HOW TO COMPLETE THIS TASK: The entries below contain pictures. Retype everything except those pictures, exactly as given.

BEGIN

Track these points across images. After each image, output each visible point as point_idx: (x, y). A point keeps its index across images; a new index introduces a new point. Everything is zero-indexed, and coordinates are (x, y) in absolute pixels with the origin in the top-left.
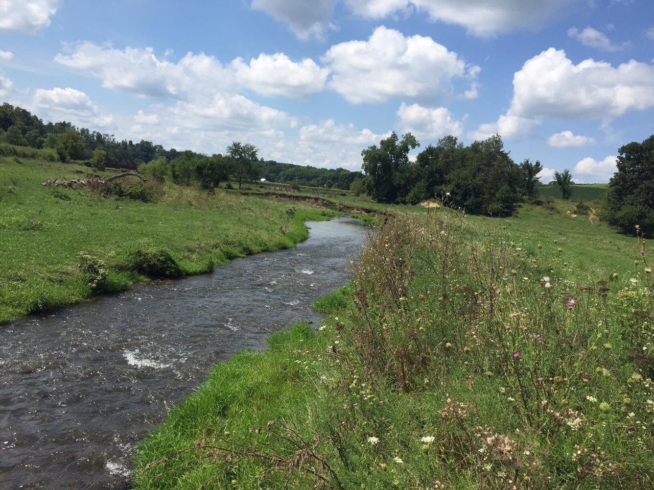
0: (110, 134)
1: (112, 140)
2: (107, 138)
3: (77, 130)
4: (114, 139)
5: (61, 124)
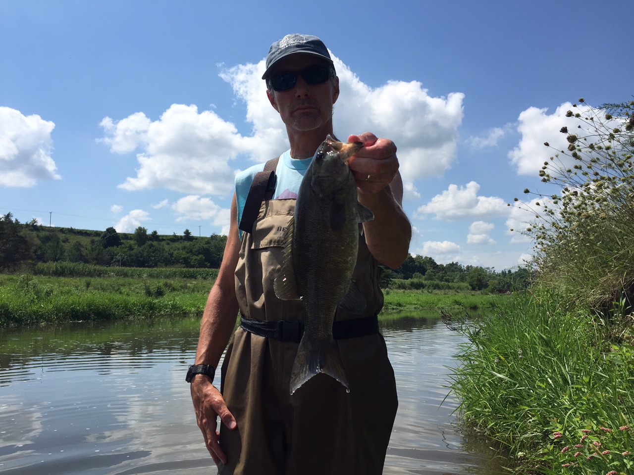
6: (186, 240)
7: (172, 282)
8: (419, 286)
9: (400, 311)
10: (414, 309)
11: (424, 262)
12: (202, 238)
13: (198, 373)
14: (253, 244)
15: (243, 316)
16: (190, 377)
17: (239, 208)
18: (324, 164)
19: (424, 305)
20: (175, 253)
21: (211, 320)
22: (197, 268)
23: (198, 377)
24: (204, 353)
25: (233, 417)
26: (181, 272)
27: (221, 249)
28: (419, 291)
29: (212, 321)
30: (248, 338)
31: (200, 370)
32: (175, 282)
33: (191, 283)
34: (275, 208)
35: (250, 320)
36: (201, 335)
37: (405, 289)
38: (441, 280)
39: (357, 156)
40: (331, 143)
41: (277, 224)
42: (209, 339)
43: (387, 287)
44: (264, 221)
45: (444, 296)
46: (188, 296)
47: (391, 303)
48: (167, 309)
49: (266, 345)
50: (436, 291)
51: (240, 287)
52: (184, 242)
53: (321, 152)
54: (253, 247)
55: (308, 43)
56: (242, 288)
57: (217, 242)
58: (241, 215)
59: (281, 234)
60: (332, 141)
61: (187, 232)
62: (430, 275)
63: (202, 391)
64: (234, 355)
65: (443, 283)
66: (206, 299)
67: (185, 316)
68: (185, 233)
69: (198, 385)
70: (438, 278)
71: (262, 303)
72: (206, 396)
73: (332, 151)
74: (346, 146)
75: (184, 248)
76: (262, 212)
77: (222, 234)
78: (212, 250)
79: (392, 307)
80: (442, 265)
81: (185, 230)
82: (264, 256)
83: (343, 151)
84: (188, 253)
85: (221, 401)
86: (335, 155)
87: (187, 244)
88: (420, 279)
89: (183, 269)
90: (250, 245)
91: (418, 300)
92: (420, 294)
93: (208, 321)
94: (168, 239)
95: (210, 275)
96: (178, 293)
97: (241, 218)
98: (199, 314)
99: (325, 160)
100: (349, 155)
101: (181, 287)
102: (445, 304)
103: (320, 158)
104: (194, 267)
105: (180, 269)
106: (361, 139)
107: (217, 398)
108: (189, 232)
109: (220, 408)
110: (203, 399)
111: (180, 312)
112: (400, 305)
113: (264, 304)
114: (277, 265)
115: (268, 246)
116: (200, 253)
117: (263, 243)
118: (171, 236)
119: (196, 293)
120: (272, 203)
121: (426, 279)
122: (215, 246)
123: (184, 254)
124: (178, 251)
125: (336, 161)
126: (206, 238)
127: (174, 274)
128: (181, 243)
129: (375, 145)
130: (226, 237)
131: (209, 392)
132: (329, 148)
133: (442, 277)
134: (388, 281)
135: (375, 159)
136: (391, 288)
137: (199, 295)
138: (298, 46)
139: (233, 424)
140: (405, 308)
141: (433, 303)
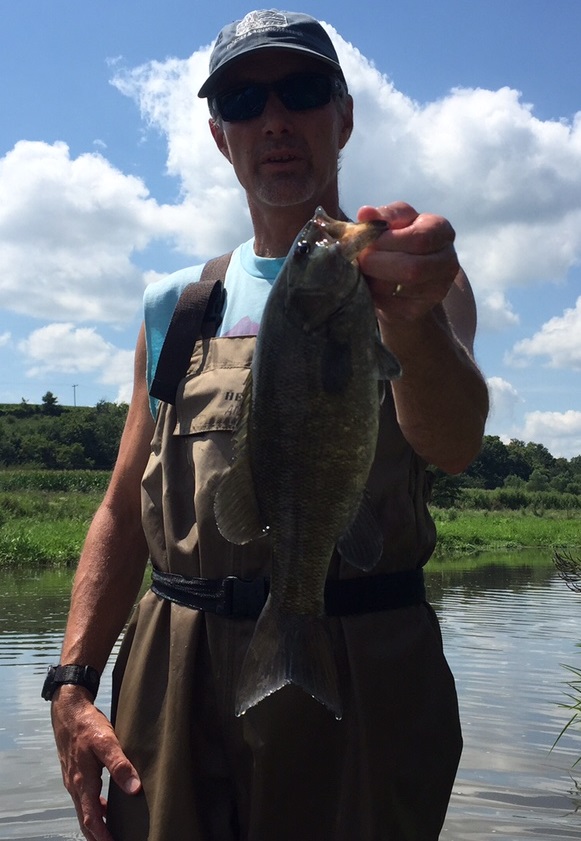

END

WRITTEN RESPONSE:
Track these points across images. After each image, output each visible point as point_idx: (x, y). A point keeps its index across images; a new index introduces a new point. Everything is zero-indexed, and coordinates are (x, y) in absolute pixels with the origin in the top-left.
0: (110, 134)
1: (112, 140)
2: (107, 138)
3: (77, 130)
4: (114, 139)
5: (61, 124)
6: (186, 240)
7: (172, 282)
8: (419, 286)
9: (400, 311)
10: (414, 309)
11: (424, 262)
12: (202, 238)
13: (198, 373)
14: (253, 244)
15: (243, 316)
16: (190, 377)
17: (239, 208)
18: (324, 164)
19: (424, 305)
20: (175, 253)
21: (211, 320)
22: (197, 268)
23: (198, 377)
24: (204, 353)
25: (233, 417)
26: (181, 272)
27: (221, 249)
28: (419, 291)
29: (212, 321)
30: (248, 338)
31: (200, 370)
32: (175, 282)
33: (191, 283)
34: (275, 208)
35: (250, 320)
36: (201, 335)
37: (405, 289)
38: (441, 280)
39: (357, 156)
40: (331, 143)
41: (277, 224)
42: (209, 339)
43: (387, 287)
44: (264, 221)
45: (444, 296)
46: (188, 296)
47: (391, 303)
48: (167, 309)
49: (266, 345)
50: (436, 291)
51: (240, 287)
52: (184, 242)
53: (321, 152)
54: (253, 247)
55: (308, 43)
56: (242, 288)
57: (217, 242)
58: (241, 215)
59: (281, 234)
60: (332, 141)
61: (187, 232)
62: (430, 275)
63: (202, 391)
64: (234, 355)
65: (443, 283)
66: (206, 299)
67: (185, 316)
68: (185, 233)
69: (198, 385)
70: (438, 278)
71: (262, 303)
72: (206, 396)
73: (332, 151)
74: (346, 146)
75: (184, 248)
76: (262, 212)
77: (222, 234)
78: (212, 250)
79: (392, 307)
80: (442, 265)
81: (185, 230)
82: (264, 256)
83: (343, 151)
84: (188, 253)
85: (221, 401)
86: (335, 155)
87: (187, 244)
88: (420, 279)
89: (183, 269)
90: (250, 245)
91: (418, 300)
92: (420, 294)
93: (208, 321)
94: (168, 239)
95: (210, 275)
96: (178, 293)
97: (241, 218)
98: (199, 314)
99: (325, 160)
100: (349, 155)
101: (181, 287)
102: (445, 304)
103: (320, 158)
104: (194, 267)
105: (180, 269)
106: (361, 139)
107: (217, 398)
108: (189, 232)
109: (220, 408)
110: (203, 399)
111: (180, 312)
112: (400, 305)
113: (264, 304)
114: (277, 265)
115: (268, 246)
116: (200, 253)
117: (263, 243)
118: (171, 236)
119: (196, 293)
120: (272, 203)
121: (426, 279)
122: (215, 246)
123: (184, 254)
124: (178, 251)
125: (336, 161)
126: (206, 238)
127: (174, 274)
128: (181, 243)
129: (375, 145)
130: (226, 237)
131: (209, 392)
132: (329, 148)
133: (442, 277)
134: (388, 281)
135: (375, 159)
136: (391, 288)
137: (199, 295)
138: (298, 46)
139: (233, 424)
140: (405, 308)
141: (433, 303)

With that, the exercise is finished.